───── Given entries

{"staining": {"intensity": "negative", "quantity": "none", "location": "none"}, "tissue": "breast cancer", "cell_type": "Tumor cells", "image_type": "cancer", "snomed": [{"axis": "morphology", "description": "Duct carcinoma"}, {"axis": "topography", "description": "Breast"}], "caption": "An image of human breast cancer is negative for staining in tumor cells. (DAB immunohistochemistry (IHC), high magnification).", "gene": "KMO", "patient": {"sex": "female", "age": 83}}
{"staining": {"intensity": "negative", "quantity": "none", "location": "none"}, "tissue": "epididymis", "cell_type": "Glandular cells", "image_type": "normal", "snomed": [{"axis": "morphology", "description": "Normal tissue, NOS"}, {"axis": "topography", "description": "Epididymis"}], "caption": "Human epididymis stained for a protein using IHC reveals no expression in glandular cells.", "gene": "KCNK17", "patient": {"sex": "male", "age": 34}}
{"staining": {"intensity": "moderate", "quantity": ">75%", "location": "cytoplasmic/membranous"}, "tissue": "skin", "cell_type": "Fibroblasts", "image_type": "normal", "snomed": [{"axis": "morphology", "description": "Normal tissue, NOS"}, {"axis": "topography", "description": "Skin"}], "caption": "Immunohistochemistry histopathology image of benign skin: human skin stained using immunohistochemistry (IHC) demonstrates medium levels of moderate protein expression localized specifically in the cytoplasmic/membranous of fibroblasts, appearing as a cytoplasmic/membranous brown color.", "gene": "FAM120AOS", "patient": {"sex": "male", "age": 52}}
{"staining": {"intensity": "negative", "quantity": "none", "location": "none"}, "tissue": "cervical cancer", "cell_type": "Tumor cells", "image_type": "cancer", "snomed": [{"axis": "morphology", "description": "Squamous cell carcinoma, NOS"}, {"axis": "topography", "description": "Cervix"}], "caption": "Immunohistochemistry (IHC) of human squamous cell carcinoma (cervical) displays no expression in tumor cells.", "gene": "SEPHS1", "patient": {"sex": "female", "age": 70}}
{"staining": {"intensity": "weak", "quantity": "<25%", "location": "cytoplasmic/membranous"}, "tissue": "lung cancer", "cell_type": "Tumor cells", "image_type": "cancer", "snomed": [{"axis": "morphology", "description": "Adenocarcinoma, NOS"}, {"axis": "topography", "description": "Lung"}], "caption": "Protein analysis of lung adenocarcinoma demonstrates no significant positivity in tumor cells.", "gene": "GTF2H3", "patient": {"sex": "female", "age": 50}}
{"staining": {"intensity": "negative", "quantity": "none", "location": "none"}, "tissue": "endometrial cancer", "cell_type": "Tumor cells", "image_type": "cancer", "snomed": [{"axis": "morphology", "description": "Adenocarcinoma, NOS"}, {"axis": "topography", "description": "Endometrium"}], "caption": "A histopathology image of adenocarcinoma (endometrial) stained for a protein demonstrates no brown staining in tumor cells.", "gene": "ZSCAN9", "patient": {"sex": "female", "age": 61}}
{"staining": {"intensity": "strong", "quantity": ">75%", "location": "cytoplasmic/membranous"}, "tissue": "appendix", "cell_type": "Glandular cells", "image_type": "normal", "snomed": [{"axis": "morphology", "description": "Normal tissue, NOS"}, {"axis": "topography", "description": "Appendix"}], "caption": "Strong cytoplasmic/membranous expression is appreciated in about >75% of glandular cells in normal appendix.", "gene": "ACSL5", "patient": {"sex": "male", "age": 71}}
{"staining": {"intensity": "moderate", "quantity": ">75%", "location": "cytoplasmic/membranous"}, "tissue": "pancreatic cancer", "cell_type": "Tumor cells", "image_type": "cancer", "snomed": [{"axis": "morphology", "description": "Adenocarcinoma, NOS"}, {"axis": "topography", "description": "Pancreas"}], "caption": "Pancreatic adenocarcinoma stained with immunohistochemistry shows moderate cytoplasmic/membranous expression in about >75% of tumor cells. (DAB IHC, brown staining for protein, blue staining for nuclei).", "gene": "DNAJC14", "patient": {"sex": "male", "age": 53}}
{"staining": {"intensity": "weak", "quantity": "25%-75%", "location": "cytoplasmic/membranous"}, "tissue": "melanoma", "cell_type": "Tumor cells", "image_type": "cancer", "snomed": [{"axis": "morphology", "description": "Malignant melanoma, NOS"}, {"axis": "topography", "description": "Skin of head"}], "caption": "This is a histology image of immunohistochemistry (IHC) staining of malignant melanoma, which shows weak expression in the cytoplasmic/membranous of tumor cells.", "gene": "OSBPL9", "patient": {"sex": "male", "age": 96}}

──────────

Word for word, write out every entry shown above.

{"staining": {"intensity": "negative", "quantity": "none", "location": "none"}, "tissue": "breast cancer", "cell_type": "Tumor cells", "image_type": "cancer", "snomed": [{"axis": "morphology", "description": "Duct carcinoma"}, {"axis": "topography", "description": "Breast"}], "caption": "An image of human breast cancer is negative for staining in tumor cells. (DAB immunohistochemistry (IHC), high magnification).", "gene": "KMO", "patient": {"sex": "female", "age": 83}}
{"staining": {"intensity": "negative", "quantity": "none", "location": "none"}, "tissue": "epididymis", "cell_type": "Glandular cells", "image_type": "normal", "snomed": [{"axis": "morphology", "description": "Normal tissue, NOS"}, {"axis": "topography", "description": "Epididymis"}], "caption": "Human epididymis stained for a protein using IHC reveals no expression in glandular cells.", "gene": "KCNK17", "patient": {"sex": "male", "age": 34}}
{"staining": {"intensity": "moderate", "quantity": ">75%", "location": "cytoplasmic/membranous"}, "tissue": "skin", "cell_type": "Fibroblasts", "image_type": "normal", "snomed": [{"axis": "morphology", "description": "Normal tissue, NOS"}, {"axis": "topography", "description": "Skin"}], "caption": "Immunohistochemistry histopathology image of benign skin: human skin stained using immunohistochemistry (IHC) demonstrates medium levels of moderate protein expression localized specifically in the cytoplasmic/membranous of fibroblasts, appearing as a cytoplasmic/membranous brown color.", "gene": "FAM120AOS", "patient": {"sex": "male", "age": 52}}
{"staining": {"intensity": "negative", "quantity": "none", "location": "none"}, "tissue": "cervical cancer", "cell_type": "Tumor cells", "image_type": "cancer", "snomed": [{"axis": "morphology", "description": "Squamous cell carcinoma, NOS"}, {"axis": "topography", "description": "Cervix"}], "caption": "Immunohistochemistry (IHC) of human squamous cell carcinoma (cervical) displays no expression in tumor cells.", "gene": "SEPHS1", "patient": {"sex": "female", "age": 70}}
{"staining": {"intensity": "weak", "quantity": "<25%", "location": "cytoplasmic/membranous"}, "tissue": "lung cancer", "cell_type": "Tumor cells", "image_type": "cancer", "snomed": [{"axis": "morphology", "description": "Adenocarcinoma, NOS"}, {"axis": "topography", "description": "Lung"}], "caption": "Protein analysis of lung adenocarcinoma demonstrates no significant positivity in tumor cells.", "gene": "GTF2H3", "patient": {"sex": "female", "age": 50}}
{"staining": {"intensity": "negative", "quantity": "none", "location": "none"}, "tissue": "endometrial cancer", "cell_type": "Tumor cells", "image_type": "cancer", "snomed": [{"axis": "morphology", "description": "Adenocarcinoma, NOS"}, {"axis": "topography", "description": "Endometrium"}], "caption": "A histopathology image of adenocarcinoma (endometrial) stained for a protein demonstrates no brown staining in tumor cells.", "gene": "ZSCAN9", "patient": {"sex": "female", "age": 61}}
{"staining": {"intensity": "strong", "quantity": ">75%", "location": "cytoplasmic/membranous"}, "tissue": "appendix", "cell_type": "Glandular cells", "image_type": "normal", "snomed": [{"axis": "morphology", "description": "Normal tissue, NOS"}, {"axis": "topography", "description": "Appendix"}], "caption": "Strong cytoplasmic/membranous expression is appreciated in about >75% of glandular cells in normal appendix.", "gene": "ACSL5", "patient": {"sex": "male", "age": 71}}
{"staining": {"intensity": "moderate", "quantity": ">75%", "location": "cytoplasmic/membranous"}, "tissue": "pancreatic cancer", "cell_type": "Tumor cells", "image_type": "cancer", "snomed": [{"axis": "morphology", "description": "Adenocarcinoma, NOS"}, {"axis": "topography", "description": "Pancreas"}], "caption": "Pancreatic adenocarcinoma stained with immunohistochemistry shows moderate cytoplasmic/membranous expression in about >75% of tumor cells. (DAB IHC, brown staining for protein, blue staining for nuclei).", "gene": "DNAJC14", "patient": {"sex": "male", "age": 53}}
{"staining": {"intensity": "weak", "quantity": "25%-75%", "location": "cytoplasmic/membranous"}, "tissue": "melanoma", "cell_type": "Tumor cells", "image_type": "cancer", "snomed": [{"axis": "morphology", "description": "Malignant melanoma, NOS"}, {"axis": "topography", "description": "Skin of head"}], "caption": "This is a histology image of immunohistochemistry (IHC) staining of malignant melanoma, which shows weak expression in the cytoplasmic/membranous of tumor cells.", "gene": "OSBPL9", "patient": {"sex": "male", "age": 96}}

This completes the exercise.